Suddenly an afternoon of packing can morph into a Star Trek binge, which means you’ll have that much more to do the following day.


7. Get Help

Going through the moving process alone can make an already daunting task infinitely more stressful and time-consuming.

Enlisting packing and moving help from family members, friends and coworkers can be like pulling teeth, but breaking tasks into manageable chunks can sweeten the deal.

Having a 4-hour packing and pizza party a week before move day is a great way to connect with folks you may not see in a while and get a lot done in the process.

And if your move is too overwhelming for novices, you’ll have the option of hiring professional packers.


8. Pack Things you Don’t Use First

Most homes and apartments are full of things that do little more than take up space and add decoration.

These “non-essential” items should be packed first.

They include:

  • Artwork
  • Vases
  • Work and personal documents
  • Knick-knacks and collectibles
  • Seasonal Halloween and Christmas decorations, winter coats and fishing gear
  • By packing them early you’ll feel a sense of accomplishment that’ll motivate you to continue, and you’ll clear clutter that’ll make future packing easier.

9. Pack Room by Room

The “shotgun” approach to packing is inefficient and often leads to exasperation when it appears as though very little is getting done.

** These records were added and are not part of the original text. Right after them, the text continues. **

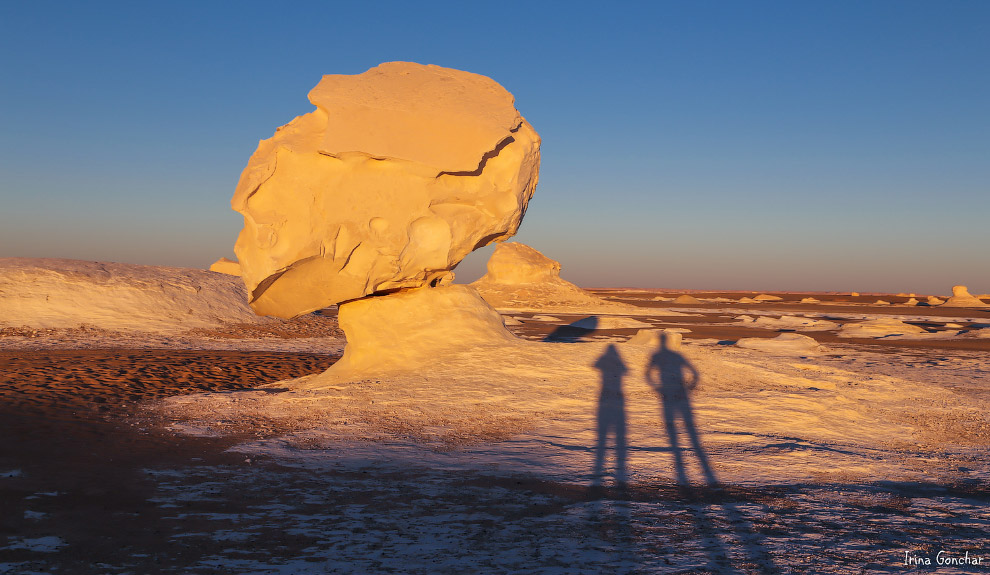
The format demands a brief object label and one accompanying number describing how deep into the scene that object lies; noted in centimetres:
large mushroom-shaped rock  938
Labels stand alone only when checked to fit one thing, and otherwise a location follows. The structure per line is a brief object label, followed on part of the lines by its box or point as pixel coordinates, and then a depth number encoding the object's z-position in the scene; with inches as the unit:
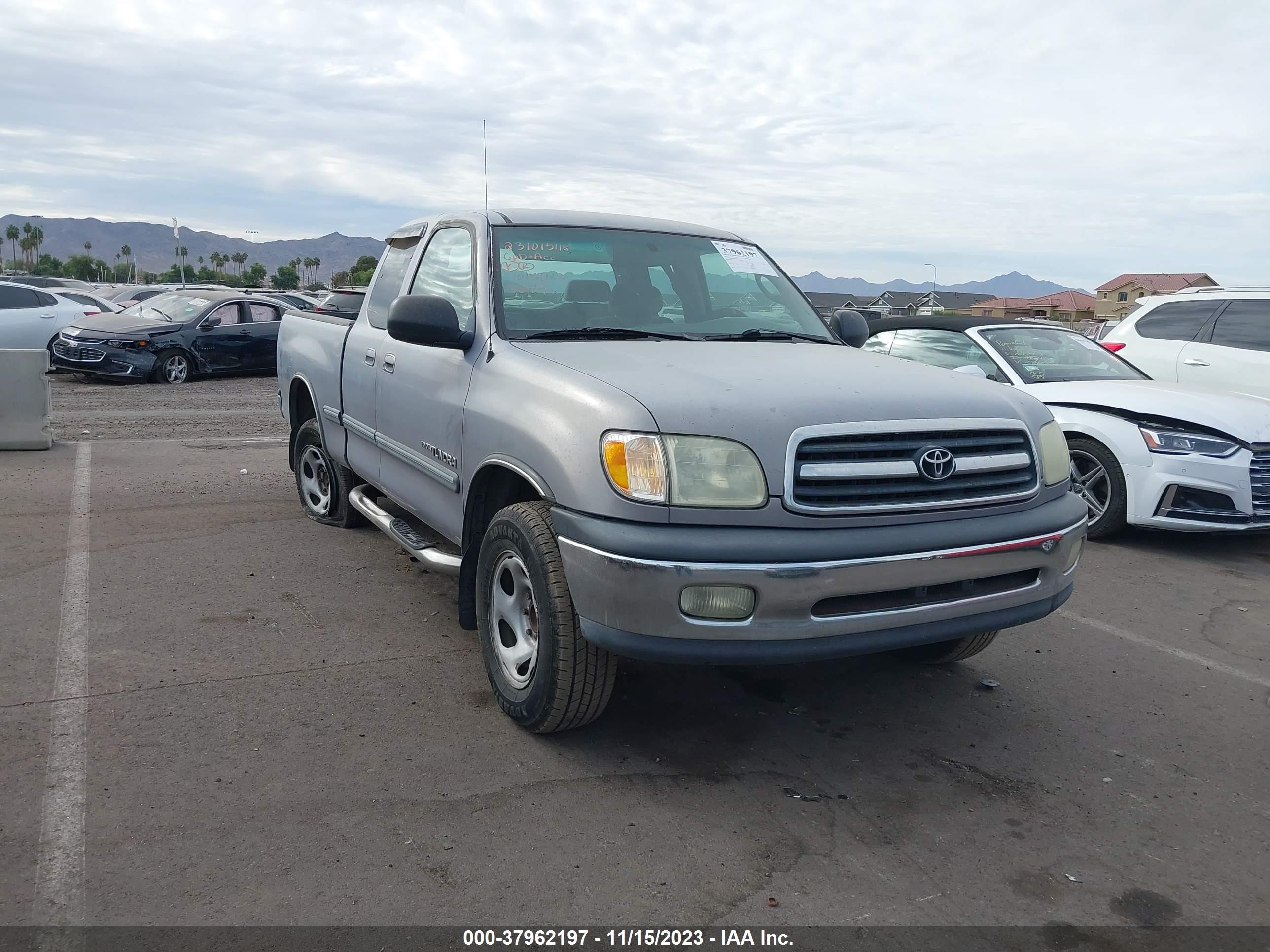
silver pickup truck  120.5
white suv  362.0
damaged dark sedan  593.3
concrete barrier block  352.8
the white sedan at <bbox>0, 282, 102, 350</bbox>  621.0
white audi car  252.1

To combat this, use your move calendar to prioritize which areas get tackled first.

Consider starting in the garage, attic, or basement, as they generally contain most items that get used least.

Once you’ve knocked them out, focus on:

  • Offices
  • Guest bedrooms
  • Formal dining rooms

Then as your move date draws near focus on master and kids’ bedrooms, kitchens, and living rooms.

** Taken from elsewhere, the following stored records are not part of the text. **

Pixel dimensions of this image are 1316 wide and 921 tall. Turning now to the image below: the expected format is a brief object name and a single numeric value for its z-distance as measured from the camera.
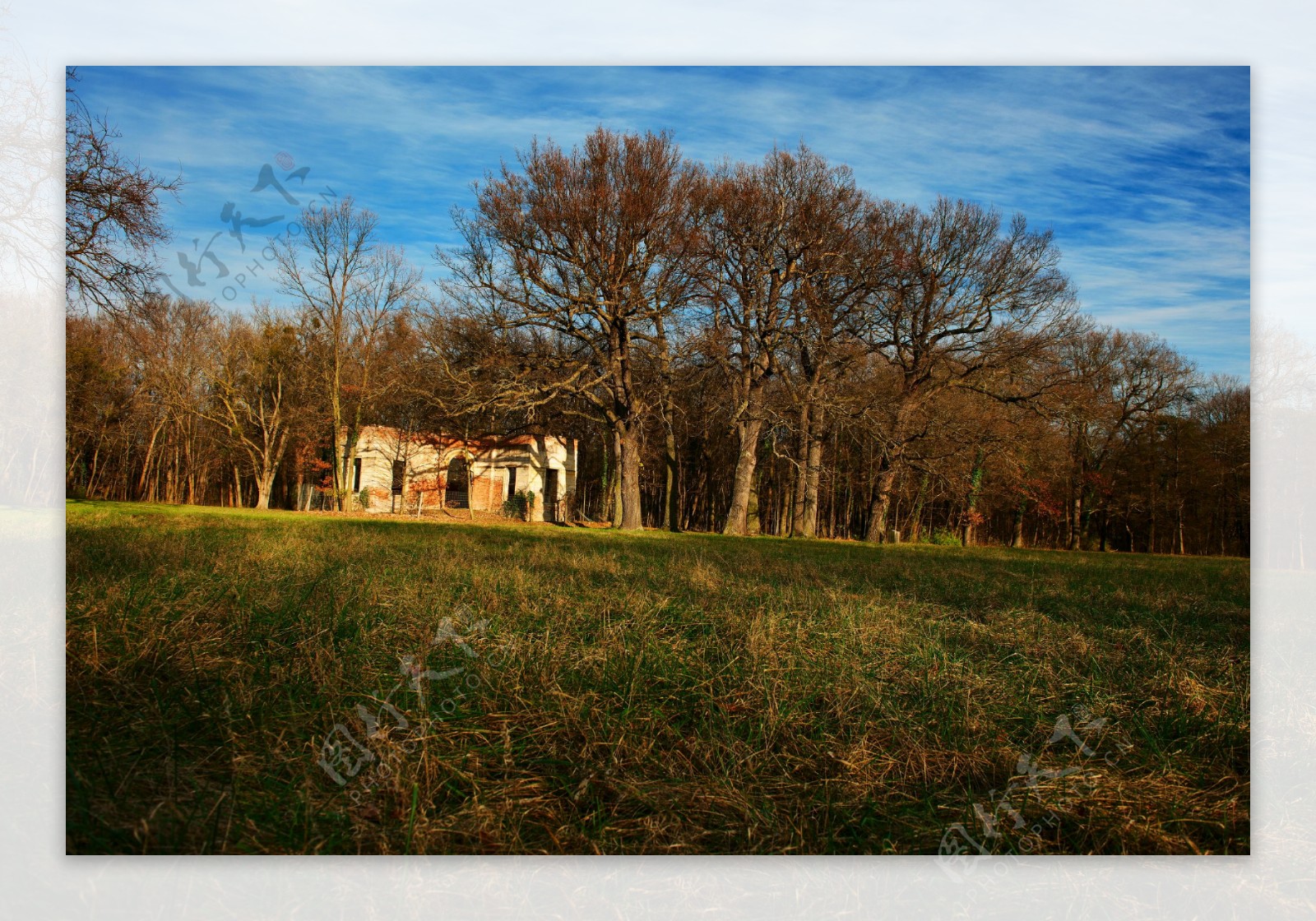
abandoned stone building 16.66
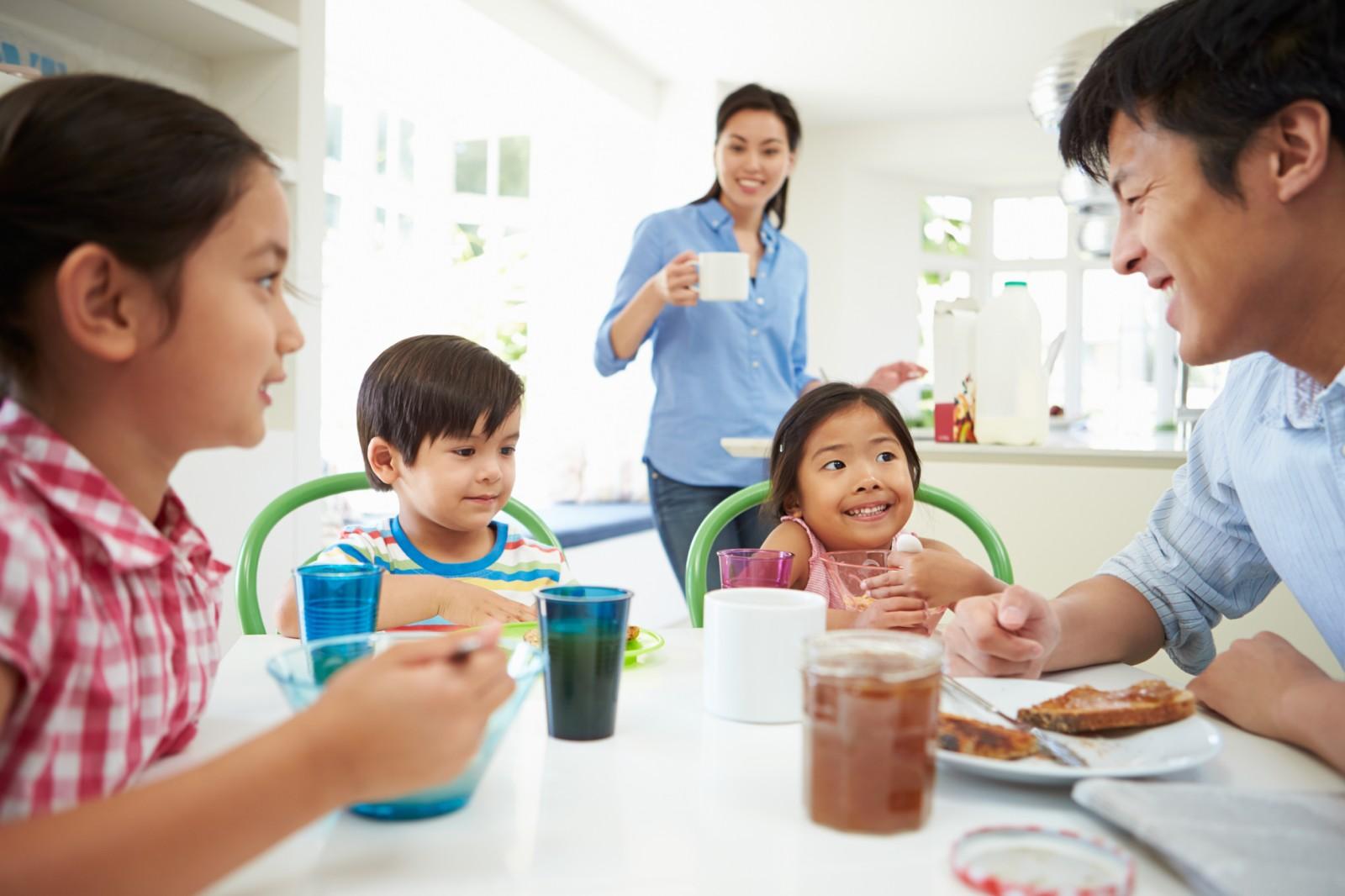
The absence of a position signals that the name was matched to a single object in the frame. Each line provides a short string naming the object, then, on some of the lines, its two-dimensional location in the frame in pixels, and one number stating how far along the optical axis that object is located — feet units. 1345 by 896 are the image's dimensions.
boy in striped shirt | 5.03
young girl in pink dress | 5.33
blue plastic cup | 3.07
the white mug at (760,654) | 2.75
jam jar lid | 1.71
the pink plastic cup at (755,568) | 3.37
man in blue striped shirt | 2.85
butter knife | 2.36
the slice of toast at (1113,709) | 2.56
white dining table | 1.83
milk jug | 9.21
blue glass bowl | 2.04
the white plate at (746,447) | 8.22
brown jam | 2.01
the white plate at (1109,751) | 2.26
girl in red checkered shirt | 1.66
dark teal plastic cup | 2.56
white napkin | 1.78
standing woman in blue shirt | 8.71
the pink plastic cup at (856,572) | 3.48
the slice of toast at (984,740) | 2.34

10. Use Suitcases and Trash Bags

Though cardboard boxes are great for packing, in an effort to utilize space efficiently, reduce cost, and save a few trees, also use –

  • Hampers
  • Wicker baskets
  • Plastic bins
  • Suitcases and duffle bags

Likewise, stand-up wardrobe boxes can be pricey, but leaving hanging clothes on their hangers, bundling them together, and binding the hooks with twine, tape or zip-ties is a great alternative, especially if you’re just moving around the corner.

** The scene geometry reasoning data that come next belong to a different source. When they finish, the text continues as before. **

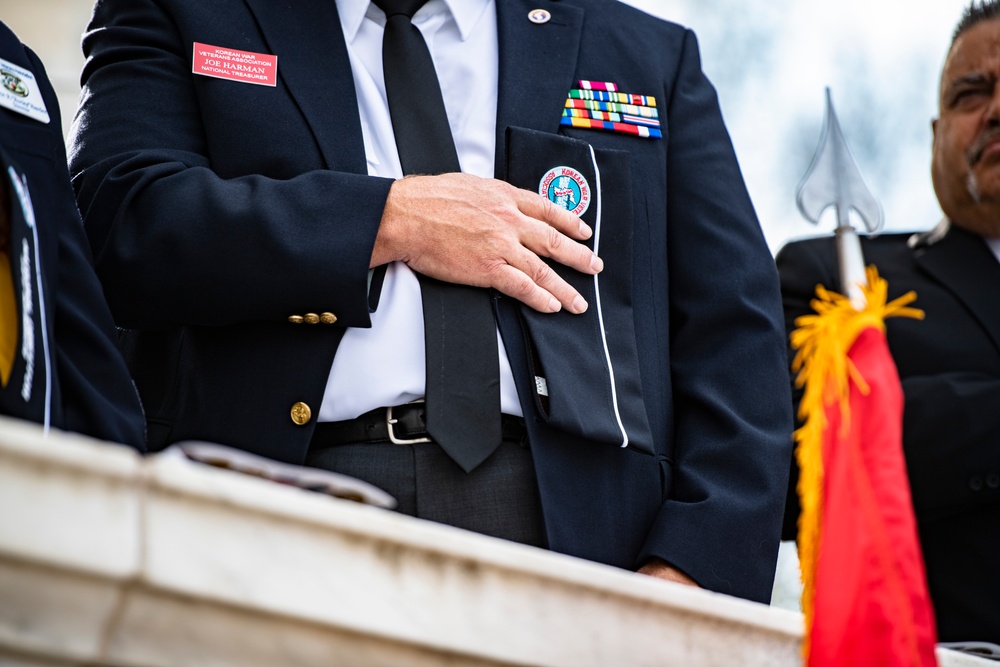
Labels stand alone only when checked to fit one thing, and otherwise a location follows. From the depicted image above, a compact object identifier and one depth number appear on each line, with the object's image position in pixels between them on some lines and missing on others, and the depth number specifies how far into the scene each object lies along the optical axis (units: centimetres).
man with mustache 364
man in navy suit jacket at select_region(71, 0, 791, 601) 329
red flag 299
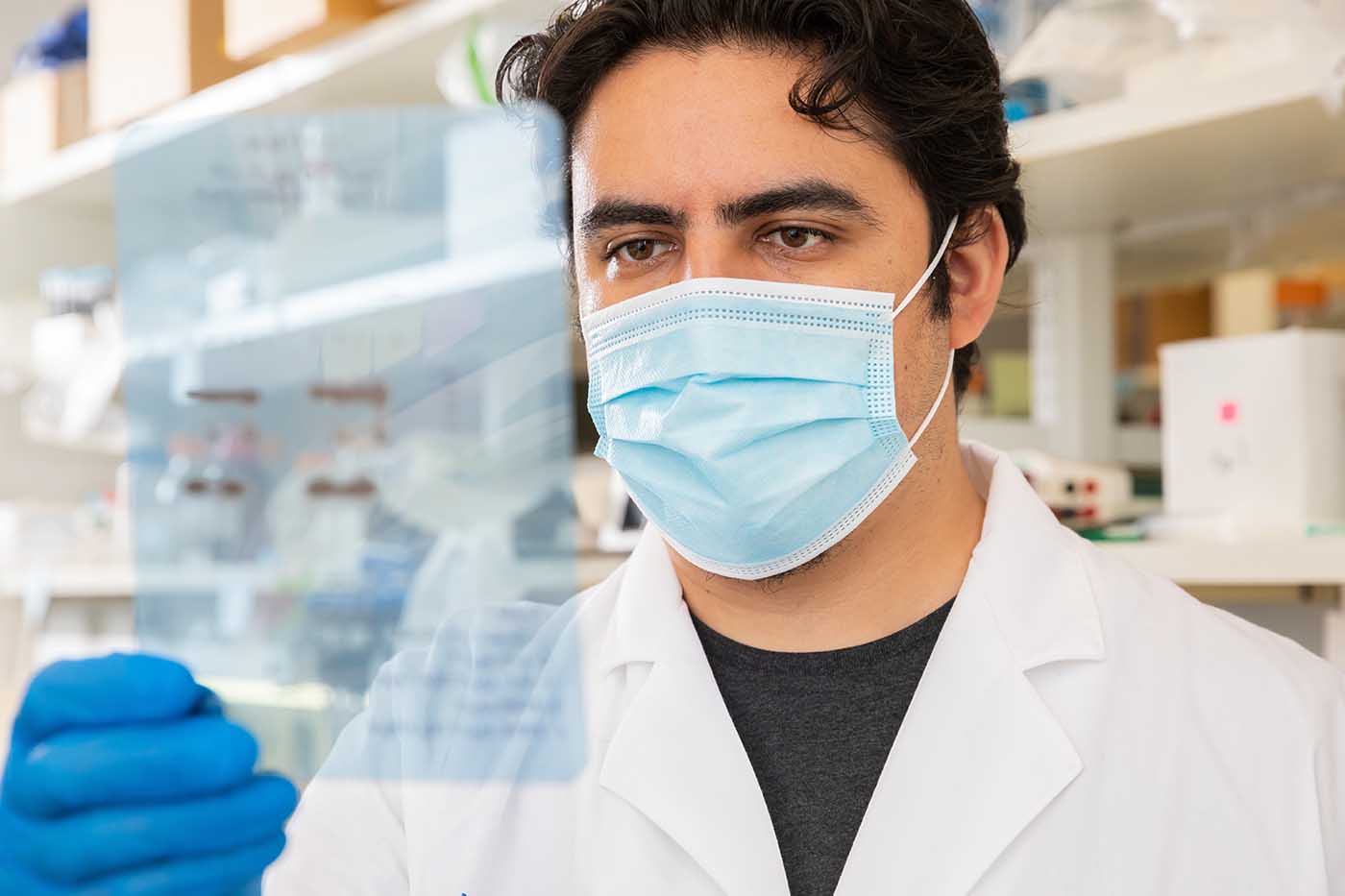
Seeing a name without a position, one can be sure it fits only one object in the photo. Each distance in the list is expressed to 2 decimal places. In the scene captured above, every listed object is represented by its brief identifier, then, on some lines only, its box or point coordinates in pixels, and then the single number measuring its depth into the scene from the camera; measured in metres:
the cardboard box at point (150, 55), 2.52
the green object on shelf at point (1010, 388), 2.39
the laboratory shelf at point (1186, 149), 1.42
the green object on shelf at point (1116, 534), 1.53
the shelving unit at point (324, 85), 2.28
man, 1.03
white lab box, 1.55
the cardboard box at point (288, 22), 2.26
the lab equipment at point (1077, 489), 1.66
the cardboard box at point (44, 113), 3.01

When loading them into the truck or container lay them perpendicular at the top of a tier on a flat layer of boxes.

Insider’s Tip: If you’re hiring movers and moving locally, ask if they provide rental cartons or “loaner” wardrobes.


11. Label Boxes Carefully

Unloading is usually much quicker than loading, but having to stop with every box to determine what’s inside and where it belongs can add extra hours.

Using a black marker and large letters, label what’s inside each box and which room it came from.

Colored tabs are another great way to keep track of what goes where, just put a corresponding tab on the door of each room in your new home or apartment.

It’ll speed things up when it matters most – on move day.


12. Expect the Unexpected

You’ve heard of Murphy’s… whatever can go wrong, will.

Truer words were never spoken in relation to moving.

Here we’re talking about –

  • Bad weather – it can make moving slow, tedious, and dangerous
  • Problems with the rental truck – like the one you reserved isn’t ready until 10:00 AM
  • Traffic jams – they can grind the pace to a screeching halt
  • Friends and family bailing at the last minute – it happens
  • The truck or container isn’t big enough – should’ve gotten a bigger one
  • A child getting sick on move day – cough, cough

All these things (and many more) can conspire to turn your move into a disaster, but by considering them early on and having options, you’ll nip many of them in the bud.